Timsort exploits real-world data: it scans the input for naturally ordered runs (already-sorted ascending or descending sequences), extends short runs with insertion sort, then merges runs using an optimised merge algorithm. On already-sorted or nearly-sorted data it approaches O(n); in the worst case it is O(n log n).

// ✗ Default comparator is lexicographic — wrong for numbers
[10, 9, 2, 1, 20].sort()              // → [1, 10, 2, 20, 9]

// ✓ Provide a numeric comparator
[10, 9, 2, 1, 20].sort((a, b) => a - b)   // → [1, 2, 9, 10, 20]

// ✓ Descending
[10, 9, 2, 1, 20].sort((a, b) => b - a)   // → [20, 10, 9, 2, 1]
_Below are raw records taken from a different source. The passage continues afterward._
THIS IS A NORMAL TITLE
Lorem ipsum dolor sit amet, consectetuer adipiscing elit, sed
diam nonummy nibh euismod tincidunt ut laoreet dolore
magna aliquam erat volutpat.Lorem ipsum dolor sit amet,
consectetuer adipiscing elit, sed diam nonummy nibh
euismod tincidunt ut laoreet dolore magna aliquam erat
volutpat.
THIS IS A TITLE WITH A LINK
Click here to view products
// ✓ Sort objects by property
const items = [{ v: 3 }, { v: 1 }, { v: 2 }]
items.sort((a, b) => a.v - b.v)        // → [{v:1},{v:2},{v:3}]
// ✗ Broken comparator — inconsistent ordering
[3, 1, 2].sort(() => Math.random() - 0.5)  // "random" — actually biased

// ✗ Comparator that loses precision on large integers
[Number.MAX_SAFE_INTEGER, 1].sort((a, b) => a - b)
// Subtraction overflows — use explicit comparison instead:

// ✓ Safe for any numeric values
.sort((a, b) => a < b ? -1 : a > b ? 1 : 0)
Sidenote: A subtle edge case: the comparator must return a consistent total ordering. If your comparator is not transitive (e.g., it sometimes returns 0 when elements aren't truly equal), Timsort can produce incorrect results — and the behaviour may differ between engines. Always ensure (a, b) => a - b returns a proper negative/zero/positive value.

#When to Reach for Each

SituationReach for
n < 20 or nearly-sorted inputInsertion sort
Guaranteed O(n log n), stability requiredMerge sort
General-purpose, in-place, performance criticalQuick sort with random pivot
Sorted linked listMerge sort (no random access needed)
Embedded system, minimal swapsSelection sort
Already using a runtime — just sortArray.prototype.sort (Timsort)

In practice: use the built-in sort. Override it only when you need a specific stability guarantee across engines, or when profiling shows the comparator overhead matters enough to justify a hand-tuned implementation.